• **Goal of the exercise**: Show, from the entries below, every line in which "Tools" appears.

______

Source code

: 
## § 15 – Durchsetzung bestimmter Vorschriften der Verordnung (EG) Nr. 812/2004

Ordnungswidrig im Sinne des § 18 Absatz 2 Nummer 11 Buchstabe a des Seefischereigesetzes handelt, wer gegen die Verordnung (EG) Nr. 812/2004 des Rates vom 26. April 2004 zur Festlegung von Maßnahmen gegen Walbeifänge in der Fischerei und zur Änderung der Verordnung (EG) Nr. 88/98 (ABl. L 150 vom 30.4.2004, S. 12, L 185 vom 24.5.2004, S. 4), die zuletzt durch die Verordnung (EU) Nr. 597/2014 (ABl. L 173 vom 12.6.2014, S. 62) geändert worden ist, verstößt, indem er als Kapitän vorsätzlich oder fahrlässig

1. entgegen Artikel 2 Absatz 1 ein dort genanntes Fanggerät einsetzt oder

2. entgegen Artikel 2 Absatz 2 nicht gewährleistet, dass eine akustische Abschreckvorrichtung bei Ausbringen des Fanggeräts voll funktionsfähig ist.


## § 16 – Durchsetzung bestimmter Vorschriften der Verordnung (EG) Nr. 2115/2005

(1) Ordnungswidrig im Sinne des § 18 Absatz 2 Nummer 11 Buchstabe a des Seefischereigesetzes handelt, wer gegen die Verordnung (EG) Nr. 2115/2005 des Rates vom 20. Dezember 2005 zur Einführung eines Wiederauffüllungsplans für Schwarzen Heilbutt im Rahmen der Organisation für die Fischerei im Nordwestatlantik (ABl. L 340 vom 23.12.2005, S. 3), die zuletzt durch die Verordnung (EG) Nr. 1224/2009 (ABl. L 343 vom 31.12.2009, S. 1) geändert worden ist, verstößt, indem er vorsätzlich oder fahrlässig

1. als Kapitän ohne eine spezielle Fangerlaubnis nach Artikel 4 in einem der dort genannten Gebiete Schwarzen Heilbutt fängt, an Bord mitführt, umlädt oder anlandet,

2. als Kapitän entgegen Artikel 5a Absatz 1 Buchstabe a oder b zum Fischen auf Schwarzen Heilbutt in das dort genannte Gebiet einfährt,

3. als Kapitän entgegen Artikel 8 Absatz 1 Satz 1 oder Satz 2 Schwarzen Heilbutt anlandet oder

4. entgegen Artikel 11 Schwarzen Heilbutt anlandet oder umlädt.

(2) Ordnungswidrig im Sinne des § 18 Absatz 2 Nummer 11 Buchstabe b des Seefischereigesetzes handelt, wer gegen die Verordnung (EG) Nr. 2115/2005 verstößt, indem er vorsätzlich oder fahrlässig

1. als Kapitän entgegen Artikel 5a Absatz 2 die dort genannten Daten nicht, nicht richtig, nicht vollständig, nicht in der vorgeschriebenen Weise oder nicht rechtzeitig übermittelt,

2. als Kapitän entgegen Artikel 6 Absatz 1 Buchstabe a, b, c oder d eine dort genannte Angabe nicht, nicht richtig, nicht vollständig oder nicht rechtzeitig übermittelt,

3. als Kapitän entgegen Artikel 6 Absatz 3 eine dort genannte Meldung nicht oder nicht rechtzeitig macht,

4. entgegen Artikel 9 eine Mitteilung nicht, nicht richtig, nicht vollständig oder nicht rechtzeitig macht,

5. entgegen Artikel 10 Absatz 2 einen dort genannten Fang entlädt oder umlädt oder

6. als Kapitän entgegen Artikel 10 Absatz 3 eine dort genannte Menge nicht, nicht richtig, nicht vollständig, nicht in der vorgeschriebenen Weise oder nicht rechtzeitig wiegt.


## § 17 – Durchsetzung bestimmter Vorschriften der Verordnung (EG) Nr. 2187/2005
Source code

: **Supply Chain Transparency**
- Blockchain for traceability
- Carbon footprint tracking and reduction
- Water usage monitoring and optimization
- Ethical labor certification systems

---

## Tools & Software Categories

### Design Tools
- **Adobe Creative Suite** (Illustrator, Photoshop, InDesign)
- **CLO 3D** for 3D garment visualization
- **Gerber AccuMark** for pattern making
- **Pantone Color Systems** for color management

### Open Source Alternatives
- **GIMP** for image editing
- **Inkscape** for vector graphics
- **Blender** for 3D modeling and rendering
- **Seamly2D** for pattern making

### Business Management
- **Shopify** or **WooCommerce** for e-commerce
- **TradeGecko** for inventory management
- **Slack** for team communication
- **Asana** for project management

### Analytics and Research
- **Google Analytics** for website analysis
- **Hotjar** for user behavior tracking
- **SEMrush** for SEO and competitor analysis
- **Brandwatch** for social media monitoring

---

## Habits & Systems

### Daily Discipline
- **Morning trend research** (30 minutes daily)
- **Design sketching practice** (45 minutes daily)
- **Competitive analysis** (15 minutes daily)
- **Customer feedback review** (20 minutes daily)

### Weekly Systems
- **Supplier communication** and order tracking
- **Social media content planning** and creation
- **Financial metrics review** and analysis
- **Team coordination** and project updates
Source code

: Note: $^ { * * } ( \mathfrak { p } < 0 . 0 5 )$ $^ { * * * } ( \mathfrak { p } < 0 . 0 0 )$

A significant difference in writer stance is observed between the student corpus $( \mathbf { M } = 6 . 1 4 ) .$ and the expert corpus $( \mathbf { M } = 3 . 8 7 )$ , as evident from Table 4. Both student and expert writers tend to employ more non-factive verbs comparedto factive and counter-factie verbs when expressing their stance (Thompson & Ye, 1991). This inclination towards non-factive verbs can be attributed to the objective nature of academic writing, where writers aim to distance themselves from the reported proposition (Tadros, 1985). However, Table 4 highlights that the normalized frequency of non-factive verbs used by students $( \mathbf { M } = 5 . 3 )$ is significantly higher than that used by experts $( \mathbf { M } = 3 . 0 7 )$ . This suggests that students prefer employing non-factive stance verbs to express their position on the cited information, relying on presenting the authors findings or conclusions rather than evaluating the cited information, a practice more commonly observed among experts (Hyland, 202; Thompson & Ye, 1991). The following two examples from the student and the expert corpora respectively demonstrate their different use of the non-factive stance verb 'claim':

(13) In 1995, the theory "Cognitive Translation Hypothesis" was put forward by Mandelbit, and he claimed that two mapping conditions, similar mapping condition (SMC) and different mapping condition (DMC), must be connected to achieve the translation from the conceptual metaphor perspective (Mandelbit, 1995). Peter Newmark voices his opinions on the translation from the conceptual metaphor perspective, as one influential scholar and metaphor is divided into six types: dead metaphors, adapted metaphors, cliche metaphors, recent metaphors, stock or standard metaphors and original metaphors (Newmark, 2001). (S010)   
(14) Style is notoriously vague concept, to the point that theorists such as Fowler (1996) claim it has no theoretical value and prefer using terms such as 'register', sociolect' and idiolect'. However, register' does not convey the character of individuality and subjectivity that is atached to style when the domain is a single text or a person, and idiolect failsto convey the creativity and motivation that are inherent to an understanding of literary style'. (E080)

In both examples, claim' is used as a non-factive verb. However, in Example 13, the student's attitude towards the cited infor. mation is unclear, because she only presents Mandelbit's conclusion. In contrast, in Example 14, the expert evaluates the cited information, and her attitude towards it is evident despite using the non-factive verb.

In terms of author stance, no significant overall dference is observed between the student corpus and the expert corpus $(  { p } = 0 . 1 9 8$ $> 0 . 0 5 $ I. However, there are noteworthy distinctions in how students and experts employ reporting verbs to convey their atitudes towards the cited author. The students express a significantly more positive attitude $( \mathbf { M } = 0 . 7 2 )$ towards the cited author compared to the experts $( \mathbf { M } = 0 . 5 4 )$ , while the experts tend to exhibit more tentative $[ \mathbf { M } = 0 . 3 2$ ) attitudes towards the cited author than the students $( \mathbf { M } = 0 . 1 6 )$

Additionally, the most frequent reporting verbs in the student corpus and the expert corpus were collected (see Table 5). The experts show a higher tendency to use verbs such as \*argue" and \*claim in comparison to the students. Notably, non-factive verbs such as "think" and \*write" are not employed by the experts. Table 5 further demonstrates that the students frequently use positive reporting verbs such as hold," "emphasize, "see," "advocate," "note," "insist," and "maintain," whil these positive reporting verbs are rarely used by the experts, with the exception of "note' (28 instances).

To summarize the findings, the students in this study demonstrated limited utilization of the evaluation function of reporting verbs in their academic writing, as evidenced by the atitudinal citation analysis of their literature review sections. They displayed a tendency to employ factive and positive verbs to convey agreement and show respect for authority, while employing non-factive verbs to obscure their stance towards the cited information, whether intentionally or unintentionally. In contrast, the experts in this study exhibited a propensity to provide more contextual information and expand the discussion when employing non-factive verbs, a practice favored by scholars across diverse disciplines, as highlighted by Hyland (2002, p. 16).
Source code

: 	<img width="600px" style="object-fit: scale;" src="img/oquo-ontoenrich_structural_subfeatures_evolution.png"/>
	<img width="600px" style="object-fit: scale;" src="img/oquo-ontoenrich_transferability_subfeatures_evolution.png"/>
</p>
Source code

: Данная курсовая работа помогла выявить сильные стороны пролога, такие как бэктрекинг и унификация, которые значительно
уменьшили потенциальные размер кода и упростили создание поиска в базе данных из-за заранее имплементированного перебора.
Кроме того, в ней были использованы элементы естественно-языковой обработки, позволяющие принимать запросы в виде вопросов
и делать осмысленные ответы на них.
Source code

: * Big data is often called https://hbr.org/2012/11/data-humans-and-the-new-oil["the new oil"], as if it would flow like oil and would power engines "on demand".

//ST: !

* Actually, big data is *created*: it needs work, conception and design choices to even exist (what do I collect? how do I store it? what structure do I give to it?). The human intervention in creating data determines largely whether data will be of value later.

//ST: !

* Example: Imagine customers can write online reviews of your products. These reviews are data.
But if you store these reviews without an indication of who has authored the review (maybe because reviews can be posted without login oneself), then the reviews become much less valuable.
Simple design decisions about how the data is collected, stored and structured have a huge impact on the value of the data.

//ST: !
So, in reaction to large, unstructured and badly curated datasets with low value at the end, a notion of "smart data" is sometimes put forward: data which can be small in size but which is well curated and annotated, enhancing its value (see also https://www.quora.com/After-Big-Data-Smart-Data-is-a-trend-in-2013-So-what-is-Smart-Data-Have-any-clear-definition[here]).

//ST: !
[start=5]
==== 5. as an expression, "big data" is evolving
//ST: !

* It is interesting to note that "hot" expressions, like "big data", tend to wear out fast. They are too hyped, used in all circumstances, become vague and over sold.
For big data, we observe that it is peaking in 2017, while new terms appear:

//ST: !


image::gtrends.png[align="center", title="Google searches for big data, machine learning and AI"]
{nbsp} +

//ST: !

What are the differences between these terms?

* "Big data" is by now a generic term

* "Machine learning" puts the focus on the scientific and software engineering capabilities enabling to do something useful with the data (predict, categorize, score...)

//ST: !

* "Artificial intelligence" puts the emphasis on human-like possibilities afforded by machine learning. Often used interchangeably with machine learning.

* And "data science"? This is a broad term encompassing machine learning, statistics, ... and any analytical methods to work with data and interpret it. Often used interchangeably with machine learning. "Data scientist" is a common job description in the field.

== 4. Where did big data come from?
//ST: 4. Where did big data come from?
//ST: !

______

• **Answer to this exercise**:
## Tools & Software Categories
### Design Tools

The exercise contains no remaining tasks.